Film Opening Sequence

Representation

Stereotypes...

Media institutions use stereotypes because the audience will instantly understand them. Stereotypes are basically just a 'visual shortcut'. Because they are repeated so often, we assume that they are normal or 'true'.

Archetypes...

This is the ultimate stereotype. For example, the white stiletto wearing, big busted, brainless blonde bimbo.

Countertype...

This is a representation that challenges traditional associations of groups, people or places.

Representation...

The way in which people, events and ideas are presented to the audience.

To break it down, the media takes something that is already there and represents it to us in the way that they chose.

 Representations are created by producers. What they choose to show us is controlled by the gatekeeper. The gatekeeper is any person involved in a media production with the power to make a decision about something the audience are allowed to read, hear or see. E.g a newspaper editor has the final say on what goes into a newspaper.

Moguls...

In the example of the newspaper editors decision, the decision can not be made freely and can be affected by technical issues and also by the kind of person who owns the newspaper. E.g the so-called media moguls, such as Rupert Murdoch

Who, what, why, where...

Who: what is being represented? Who is the preferred audience for this representation?
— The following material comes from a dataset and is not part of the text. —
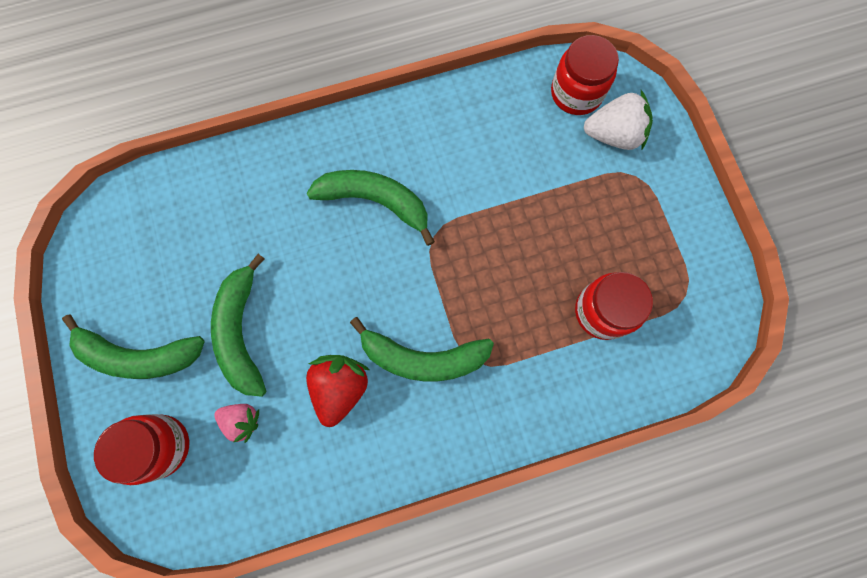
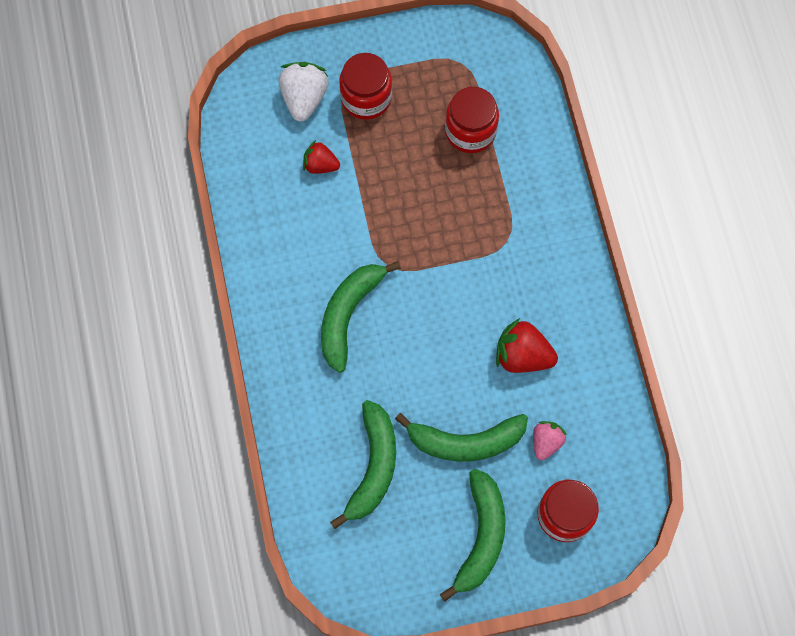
camera: 85 degrees left, 5 degrees down
(423, 358) = (501, 283): green banana -> green banana (373, 467)
(539, 158) = (320, 165): none -> red strawberry
(576, 93) = (257, 124): red jar -> red jar (366, 98)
What: what are they doing? Is their activity presented as typical or atypical? Are they conforming to genre expectations or other conventions?

Why: why are they presented? What purpose do they serve? What are they communicating by their presence? Whats the preferred reading?

Where: where are they? How are they framed? Are they presented as natural or artificial? What surrounds them? What is the foreground and background?

The male gaze...

Cinema apparatus of Hollywood cinema puts the audience in a masculine subject position with the woman on the screen seen as an object of desire. Film and cinematography are structures upon ideas.
Protagonists tended to be men. Mulvey suggests two distinct modes of male gaze: 'voyeuristic (women as whores) and fetishist- woman as unreachable Madonna's'  (Narcissistic women watching films see themselves reflected on the screen.)

How we treat people- Richard Dyer

Dyer argues that how we are seen determines how we are treated and how we treat other people is based around how we see them. This comes from our understanding of representation.
He believes that stereotypes come down to power. Those who have power stereotype those who don't.